» **O QUE FAZER**
Encontre nas linhas abaixo todas as que contêm a palavra "trimOffspring" e copie cada uma delas.

» **LISTAGEM**
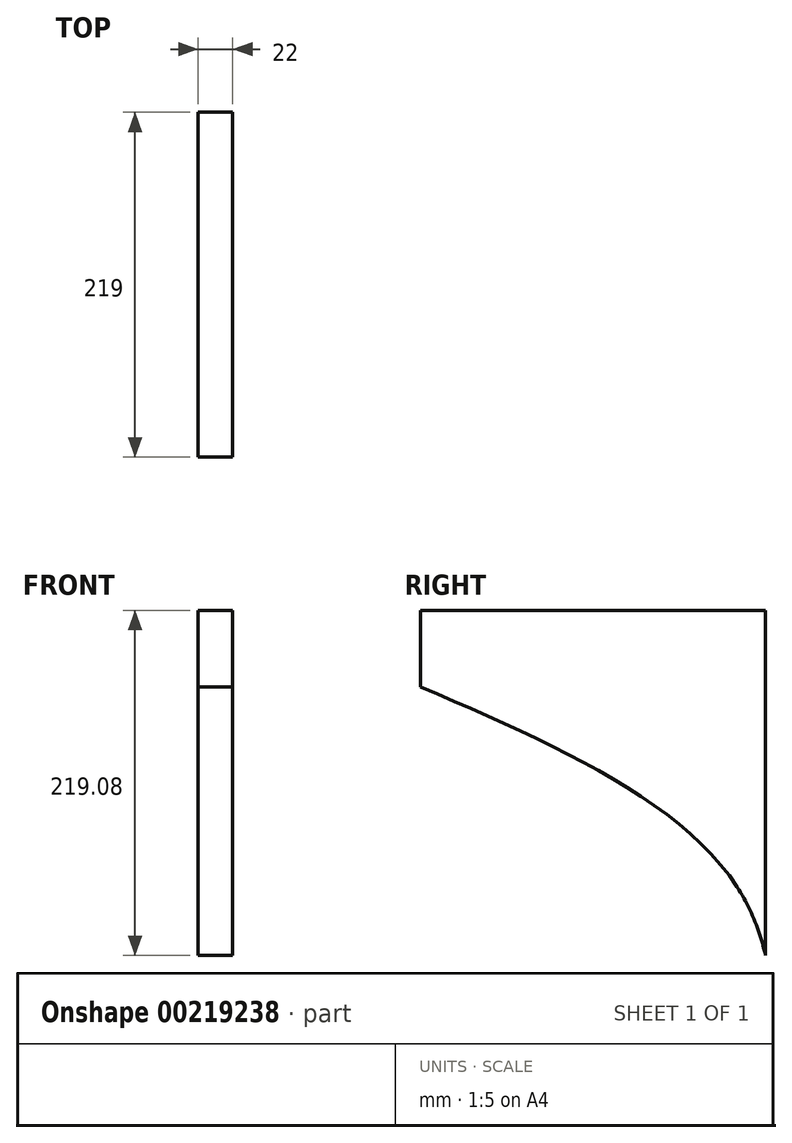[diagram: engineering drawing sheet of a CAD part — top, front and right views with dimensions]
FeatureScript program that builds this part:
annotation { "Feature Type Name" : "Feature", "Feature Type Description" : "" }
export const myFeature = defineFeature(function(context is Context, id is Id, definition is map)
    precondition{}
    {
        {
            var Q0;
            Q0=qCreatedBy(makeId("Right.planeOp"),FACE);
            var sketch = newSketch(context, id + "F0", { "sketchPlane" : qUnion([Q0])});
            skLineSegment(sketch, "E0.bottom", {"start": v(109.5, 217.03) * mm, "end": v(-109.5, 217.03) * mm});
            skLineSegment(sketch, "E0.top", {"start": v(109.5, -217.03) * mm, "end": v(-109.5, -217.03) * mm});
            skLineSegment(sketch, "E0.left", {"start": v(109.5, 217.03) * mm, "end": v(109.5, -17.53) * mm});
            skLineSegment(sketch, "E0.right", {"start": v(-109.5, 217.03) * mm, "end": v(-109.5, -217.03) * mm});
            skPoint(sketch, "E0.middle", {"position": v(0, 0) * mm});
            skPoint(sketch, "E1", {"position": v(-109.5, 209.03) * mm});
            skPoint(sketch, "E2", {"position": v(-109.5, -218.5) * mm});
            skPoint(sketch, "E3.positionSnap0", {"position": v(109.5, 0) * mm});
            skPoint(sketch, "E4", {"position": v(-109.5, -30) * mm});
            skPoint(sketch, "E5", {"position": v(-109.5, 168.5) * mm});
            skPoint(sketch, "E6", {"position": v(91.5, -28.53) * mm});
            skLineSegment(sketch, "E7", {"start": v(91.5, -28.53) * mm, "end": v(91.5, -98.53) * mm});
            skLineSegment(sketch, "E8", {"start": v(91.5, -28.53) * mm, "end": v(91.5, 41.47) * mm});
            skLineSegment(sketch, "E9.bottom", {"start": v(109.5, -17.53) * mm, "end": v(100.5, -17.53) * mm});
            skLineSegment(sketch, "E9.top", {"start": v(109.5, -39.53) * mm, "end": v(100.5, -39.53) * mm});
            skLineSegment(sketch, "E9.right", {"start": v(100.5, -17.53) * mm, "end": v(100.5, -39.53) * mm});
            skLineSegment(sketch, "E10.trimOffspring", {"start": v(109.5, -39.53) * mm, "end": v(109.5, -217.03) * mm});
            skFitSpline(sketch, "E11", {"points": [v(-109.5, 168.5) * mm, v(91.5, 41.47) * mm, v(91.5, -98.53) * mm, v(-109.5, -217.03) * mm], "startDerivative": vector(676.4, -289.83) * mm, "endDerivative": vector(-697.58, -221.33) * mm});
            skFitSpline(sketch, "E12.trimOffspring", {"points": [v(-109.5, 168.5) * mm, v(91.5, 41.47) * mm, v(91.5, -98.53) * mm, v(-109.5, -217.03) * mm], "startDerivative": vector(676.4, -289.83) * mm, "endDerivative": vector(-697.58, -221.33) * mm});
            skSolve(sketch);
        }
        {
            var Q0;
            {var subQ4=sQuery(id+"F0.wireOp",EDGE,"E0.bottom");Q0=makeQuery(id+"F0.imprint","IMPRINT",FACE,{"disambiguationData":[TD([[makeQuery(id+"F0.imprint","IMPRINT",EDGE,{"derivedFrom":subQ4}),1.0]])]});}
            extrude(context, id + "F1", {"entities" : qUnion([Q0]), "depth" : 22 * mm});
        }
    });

...

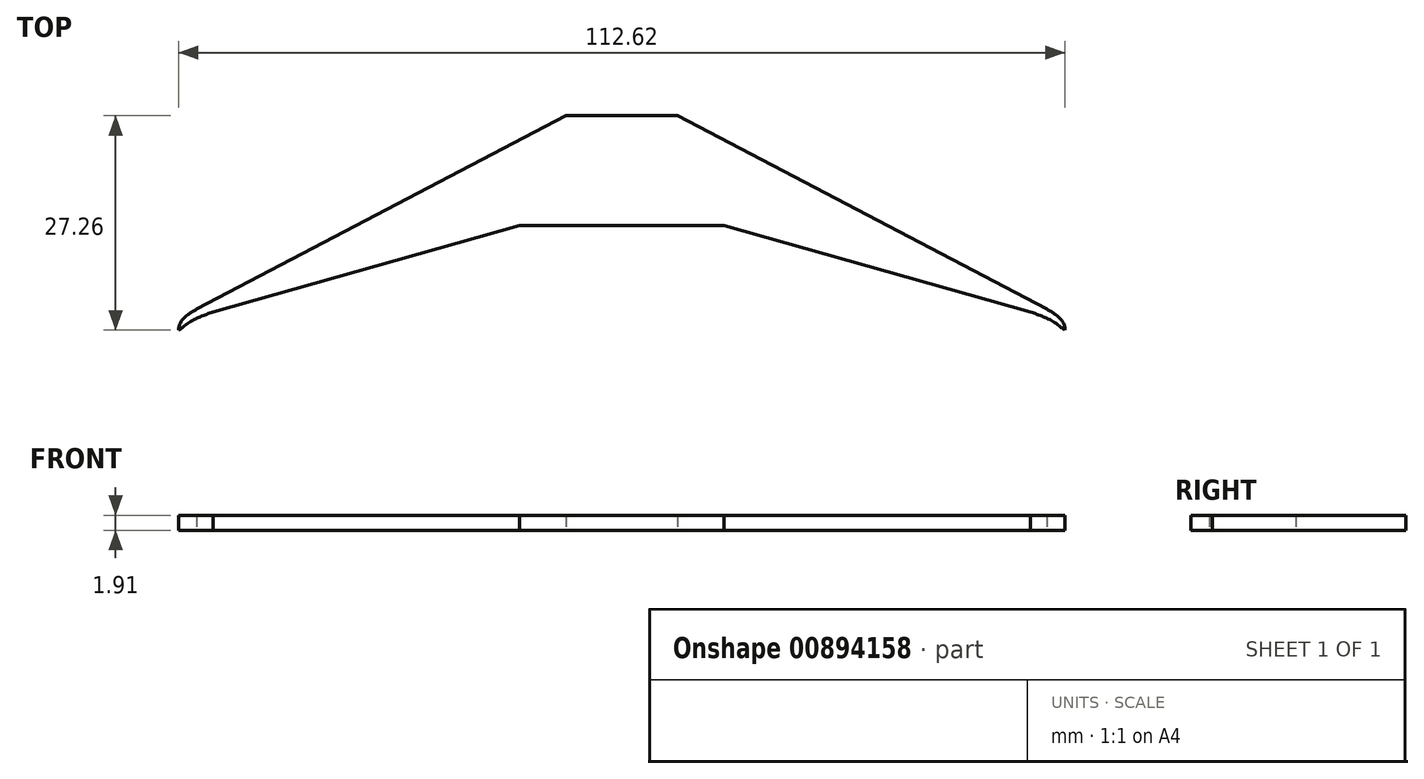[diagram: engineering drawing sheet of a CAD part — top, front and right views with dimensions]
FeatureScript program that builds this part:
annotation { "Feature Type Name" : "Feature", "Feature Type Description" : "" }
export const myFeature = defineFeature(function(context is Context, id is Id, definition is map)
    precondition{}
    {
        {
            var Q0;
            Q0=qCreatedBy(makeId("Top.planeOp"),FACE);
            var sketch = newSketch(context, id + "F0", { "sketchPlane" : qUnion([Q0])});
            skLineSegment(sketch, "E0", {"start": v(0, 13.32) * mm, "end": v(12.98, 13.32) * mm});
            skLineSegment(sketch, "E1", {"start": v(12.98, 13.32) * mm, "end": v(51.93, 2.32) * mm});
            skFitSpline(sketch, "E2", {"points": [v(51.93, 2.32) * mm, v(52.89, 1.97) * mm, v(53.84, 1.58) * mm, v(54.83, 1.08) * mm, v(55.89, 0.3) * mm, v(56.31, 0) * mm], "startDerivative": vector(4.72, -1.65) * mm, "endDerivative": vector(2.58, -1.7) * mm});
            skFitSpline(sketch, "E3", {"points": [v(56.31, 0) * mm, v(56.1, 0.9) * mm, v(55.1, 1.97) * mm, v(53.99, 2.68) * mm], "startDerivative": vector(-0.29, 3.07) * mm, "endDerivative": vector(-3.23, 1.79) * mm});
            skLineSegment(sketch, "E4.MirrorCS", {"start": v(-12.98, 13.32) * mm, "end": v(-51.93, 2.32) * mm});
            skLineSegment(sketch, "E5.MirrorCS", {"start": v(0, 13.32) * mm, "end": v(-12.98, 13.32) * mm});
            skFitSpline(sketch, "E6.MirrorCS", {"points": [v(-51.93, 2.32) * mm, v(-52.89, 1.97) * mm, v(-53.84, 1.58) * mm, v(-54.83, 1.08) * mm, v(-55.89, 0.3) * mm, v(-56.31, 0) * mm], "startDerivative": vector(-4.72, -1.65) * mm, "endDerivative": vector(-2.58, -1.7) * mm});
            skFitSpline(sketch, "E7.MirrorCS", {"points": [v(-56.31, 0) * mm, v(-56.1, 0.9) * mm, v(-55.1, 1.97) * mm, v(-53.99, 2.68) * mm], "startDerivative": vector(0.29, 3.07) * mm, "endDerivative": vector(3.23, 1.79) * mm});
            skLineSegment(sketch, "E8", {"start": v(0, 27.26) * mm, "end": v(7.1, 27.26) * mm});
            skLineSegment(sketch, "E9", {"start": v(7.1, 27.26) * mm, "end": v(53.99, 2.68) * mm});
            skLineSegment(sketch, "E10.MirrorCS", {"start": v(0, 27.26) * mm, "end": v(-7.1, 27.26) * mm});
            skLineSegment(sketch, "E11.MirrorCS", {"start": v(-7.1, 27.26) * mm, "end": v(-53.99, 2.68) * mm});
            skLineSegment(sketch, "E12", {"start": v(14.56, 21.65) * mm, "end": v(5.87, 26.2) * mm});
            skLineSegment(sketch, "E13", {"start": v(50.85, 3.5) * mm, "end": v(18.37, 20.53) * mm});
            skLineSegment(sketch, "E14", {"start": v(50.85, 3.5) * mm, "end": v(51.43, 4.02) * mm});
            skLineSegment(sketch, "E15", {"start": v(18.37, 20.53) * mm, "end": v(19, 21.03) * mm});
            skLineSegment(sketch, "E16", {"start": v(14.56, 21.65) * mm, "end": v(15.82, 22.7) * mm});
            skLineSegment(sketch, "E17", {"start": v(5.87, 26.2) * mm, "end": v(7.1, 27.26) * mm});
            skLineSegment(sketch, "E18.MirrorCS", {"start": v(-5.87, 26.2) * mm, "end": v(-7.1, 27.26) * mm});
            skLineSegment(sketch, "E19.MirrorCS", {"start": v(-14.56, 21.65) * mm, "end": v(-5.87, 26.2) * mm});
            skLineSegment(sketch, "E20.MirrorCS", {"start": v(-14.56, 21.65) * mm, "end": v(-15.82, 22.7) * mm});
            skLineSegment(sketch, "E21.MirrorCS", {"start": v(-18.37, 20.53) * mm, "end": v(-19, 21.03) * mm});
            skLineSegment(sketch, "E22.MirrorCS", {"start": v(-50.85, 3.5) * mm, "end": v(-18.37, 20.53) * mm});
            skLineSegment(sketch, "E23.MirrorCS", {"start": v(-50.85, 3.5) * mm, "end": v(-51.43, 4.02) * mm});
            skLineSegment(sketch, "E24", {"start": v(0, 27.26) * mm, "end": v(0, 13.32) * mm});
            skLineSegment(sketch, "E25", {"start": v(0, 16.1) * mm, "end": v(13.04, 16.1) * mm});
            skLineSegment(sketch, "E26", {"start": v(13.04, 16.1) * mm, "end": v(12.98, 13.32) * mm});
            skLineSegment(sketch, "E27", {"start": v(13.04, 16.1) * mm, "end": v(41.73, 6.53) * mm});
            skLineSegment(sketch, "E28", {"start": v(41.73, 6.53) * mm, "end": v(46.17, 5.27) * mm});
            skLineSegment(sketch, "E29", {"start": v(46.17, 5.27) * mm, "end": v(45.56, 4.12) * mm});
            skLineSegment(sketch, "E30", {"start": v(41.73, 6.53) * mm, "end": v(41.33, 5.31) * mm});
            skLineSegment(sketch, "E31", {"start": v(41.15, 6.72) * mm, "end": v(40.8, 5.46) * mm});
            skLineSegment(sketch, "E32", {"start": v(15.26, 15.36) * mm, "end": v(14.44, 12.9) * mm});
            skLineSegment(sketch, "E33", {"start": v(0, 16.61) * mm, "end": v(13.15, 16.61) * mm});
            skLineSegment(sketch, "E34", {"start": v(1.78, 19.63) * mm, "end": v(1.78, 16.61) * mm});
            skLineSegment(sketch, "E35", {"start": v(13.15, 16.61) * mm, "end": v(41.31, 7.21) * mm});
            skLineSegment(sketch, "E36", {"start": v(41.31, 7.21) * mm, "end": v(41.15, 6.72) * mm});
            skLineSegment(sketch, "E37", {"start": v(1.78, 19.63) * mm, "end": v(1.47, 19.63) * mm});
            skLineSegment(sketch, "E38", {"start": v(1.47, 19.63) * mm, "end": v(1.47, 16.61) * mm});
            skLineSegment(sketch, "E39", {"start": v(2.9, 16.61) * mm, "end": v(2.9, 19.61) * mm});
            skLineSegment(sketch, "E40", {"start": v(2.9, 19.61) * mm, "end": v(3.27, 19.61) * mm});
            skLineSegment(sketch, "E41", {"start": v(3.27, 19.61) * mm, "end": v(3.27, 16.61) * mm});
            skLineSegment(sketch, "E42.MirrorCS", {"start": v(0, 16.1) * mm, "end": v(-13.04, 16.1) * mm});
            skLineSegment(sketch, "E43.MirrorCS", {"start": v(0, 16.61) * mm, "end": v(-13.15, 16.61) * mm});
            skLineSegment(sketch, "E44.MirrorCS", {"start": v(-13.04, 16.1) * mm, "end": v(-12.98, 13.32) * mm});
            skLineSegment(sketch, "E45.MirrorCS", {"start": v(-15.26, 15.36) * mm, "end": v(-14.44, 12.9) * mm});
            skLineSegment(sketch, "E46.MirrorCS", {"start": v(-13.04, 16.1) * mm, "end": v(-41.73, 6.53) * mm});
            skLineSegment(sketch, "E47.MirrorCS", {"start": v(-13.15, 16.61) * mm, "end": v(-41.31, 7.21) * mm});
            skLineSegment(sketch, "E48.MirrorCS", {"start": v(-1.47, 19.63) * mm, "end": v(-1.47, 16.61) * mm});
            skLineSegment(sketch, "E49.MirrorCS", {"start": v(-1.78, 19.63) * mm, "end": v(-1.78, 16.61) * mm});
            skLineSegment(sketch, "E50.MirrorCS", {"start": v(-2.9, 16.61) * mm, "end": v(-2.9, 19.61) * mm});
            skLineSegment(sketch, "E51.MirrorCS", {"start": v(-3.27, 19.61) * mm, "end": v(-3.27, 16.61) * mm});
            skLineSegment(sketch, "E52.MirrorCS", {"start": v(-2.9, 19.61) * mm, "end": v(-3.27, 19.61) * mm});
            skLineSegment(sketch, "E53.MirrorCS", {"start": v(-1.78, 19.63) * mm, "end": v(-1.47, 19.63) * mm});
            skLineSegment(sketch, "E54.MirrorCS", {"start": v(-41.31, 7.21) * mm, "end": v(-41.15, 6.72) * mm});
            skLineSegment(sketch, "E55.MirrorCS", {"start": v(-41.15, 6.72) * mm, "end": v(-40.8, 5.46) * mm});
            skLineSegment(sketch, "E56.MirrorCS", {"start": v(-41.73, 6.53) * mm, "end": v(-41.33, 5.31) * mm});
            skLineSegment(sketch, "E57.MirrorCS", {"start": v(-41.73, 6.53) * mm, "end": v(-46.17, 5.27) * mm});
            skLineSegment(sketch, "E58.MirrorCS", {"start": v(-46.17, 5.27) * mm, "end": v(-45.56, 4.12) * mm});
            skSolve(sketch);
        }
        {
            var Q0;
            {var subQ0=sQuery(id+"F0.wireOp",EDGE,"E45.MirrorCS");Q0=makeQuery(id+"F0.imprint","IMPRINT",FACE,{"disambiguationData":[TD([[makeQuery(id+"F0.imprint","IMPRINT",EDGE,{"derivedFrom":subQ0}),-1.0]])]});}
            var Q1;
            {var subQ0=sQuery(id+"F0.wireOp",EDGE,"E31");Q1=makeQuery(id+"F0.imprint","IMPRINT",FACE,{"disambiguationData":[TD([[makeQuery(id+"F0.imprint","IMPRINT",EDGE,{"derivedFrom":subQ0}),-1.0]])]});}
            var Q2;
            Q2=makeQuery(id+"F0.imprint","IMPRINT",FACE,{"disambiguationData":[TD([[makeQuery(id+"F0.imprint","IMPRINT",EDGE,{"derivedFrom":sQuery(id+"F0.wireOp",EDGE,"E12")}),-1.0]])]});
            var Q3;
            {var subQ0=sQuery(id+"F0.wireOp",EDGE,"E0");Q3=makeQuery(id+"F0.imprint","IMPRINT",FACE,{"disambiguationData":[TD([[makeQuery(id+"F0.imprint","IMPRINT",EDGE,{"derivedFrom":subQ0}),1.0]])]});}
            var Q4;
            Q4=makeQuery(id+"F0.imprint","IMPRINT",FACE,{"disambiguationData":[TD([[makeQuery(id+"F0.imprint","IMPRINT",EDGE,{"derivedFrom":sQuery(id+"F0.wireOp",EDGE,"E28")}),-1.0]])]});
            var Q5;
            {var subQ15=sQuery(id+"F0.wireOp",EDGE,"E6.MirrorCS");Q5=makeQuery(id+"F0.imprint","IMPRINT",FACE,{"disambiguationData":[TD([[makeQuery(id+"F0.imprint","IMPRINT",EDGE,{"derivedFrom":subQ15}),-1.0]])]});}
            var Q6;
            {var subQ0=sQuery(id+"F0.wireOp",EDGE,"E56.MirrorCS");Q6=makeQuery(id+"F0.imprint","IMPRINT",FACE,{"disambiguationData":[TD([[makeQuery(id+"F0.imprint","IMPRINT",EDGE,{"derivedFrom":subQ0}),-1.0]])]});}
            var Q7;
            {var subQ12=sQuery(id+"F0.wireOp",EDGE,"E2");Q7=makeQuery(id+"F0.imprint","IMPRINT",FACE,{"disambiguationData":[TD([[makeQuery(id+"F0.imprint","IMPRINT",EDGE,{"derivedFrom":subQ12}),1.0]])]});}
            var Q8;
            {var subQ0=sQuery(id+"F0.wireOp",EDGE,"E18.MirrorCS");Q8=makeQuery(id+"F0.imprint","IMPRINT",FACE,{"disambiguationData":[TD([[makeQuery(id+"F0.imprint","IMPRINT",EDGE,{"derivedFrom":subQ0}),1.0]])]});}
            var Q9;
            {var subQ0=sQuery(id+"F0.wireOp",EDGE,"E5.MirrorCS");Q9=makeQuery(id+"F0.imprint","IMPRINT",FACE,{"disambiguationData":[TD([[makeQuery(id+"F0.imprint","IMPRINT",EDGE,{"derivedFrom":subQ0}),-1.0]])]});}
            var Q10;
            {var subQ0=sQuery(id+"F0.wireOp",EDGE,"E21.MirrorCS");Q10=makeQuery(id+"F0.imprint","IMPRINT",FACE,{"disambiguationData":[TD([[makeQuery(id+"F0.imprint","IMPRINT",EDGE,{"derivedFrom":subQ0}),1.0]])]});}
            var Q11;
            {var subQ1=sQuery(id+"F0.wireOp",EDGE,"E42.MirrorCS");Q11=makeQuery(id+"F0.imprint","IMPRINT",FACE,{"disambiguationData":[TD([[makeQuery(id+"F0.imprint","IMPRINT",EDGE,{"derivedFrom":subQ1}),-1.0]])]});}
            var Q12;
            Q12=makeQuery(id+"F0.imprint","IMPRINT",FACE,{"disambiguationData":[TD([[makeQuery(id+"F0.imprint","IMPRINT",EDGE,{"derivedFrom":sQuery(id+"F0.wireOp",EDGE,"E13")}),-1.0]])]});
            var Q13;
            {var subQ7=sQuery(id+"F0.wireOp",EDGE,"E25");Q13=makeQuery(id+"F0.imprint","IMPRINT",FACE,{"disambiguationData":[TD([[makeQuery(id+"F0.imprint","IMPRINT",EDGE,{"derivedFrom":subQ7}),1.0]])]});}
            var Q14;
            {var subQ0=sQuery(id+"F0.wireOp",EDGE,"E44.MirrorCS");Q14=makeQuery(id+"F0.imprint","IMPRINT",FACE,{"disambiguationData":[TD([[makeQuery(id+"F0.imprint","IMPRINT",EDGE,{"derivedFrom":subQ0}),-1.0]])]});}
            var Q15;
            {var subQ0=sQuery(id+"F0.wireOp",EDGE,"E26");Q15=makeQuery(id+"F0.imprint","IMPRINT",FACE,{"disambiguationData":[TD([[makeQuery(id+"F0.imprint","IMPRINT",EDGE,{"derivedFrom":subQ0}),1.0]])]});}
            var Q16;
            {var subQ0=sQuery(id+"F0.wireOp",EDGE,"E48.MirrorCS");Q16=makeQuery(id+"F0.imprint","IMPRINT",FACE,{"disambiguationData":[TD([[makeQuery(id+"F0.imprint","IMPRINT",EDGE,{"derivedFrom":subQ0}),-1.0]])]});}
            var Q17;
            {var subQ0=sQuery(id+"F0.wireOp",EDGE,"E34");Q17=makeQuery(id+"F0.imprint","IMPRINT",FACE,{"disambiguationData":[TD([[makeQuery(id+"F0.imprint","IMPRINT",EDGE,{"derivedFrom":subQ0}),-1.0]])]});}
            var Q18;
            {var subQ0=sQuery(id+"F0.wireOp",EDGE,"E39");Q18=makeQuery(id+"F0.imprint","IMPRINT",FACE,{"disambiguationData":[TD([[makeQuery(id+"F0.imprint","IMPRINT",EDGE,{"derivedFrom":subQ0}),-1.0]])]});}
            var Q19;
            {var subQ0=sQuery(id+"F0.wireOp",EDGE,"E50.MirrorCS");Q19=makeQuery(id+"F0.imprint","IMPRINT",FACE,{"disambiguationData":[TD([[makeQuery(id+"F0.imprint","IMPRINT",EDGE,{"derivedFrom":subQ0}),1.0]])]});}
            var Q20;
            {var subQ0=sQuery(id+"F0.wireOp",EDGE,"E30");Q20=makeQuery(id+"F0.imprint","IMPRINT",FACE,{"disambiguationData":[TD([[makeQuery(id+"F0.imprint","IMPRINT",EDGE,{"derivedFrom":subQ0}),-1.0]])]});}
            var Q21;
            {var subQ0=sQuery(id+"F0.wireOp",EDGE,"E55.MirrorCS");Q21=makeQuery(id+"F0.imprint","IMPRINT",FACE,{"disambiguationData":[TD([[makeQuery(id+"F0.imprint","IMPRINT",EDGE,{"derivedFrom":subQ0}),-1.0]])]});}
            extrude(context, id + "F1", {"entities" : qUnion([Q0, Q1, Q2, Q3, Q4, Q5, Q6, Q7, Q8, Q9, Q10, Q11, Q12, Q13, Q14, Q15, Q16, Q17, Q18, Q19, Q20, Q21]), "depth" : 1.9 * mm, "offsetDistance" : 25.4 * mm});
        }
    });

» **SOLUÇÃO**
            skLineSegment(sketch, "E10.trimOffspring", {"start": v(109.5, -39.53) * mm, "end": v(109.5, -217.03) * mm});
            skFitSpline(sketch, "E12.trimOffspring", {"points": [v(-109.5, 168.5) * mm, v(91.5, 41.47) * mm, v(91.5, -98.53) * mm, v(-109.5, -217.03) * mm], "startDerivative": vector(676.4, -289.83) * mm, "endDerivative": vector(-697.58, -221.33) * mm});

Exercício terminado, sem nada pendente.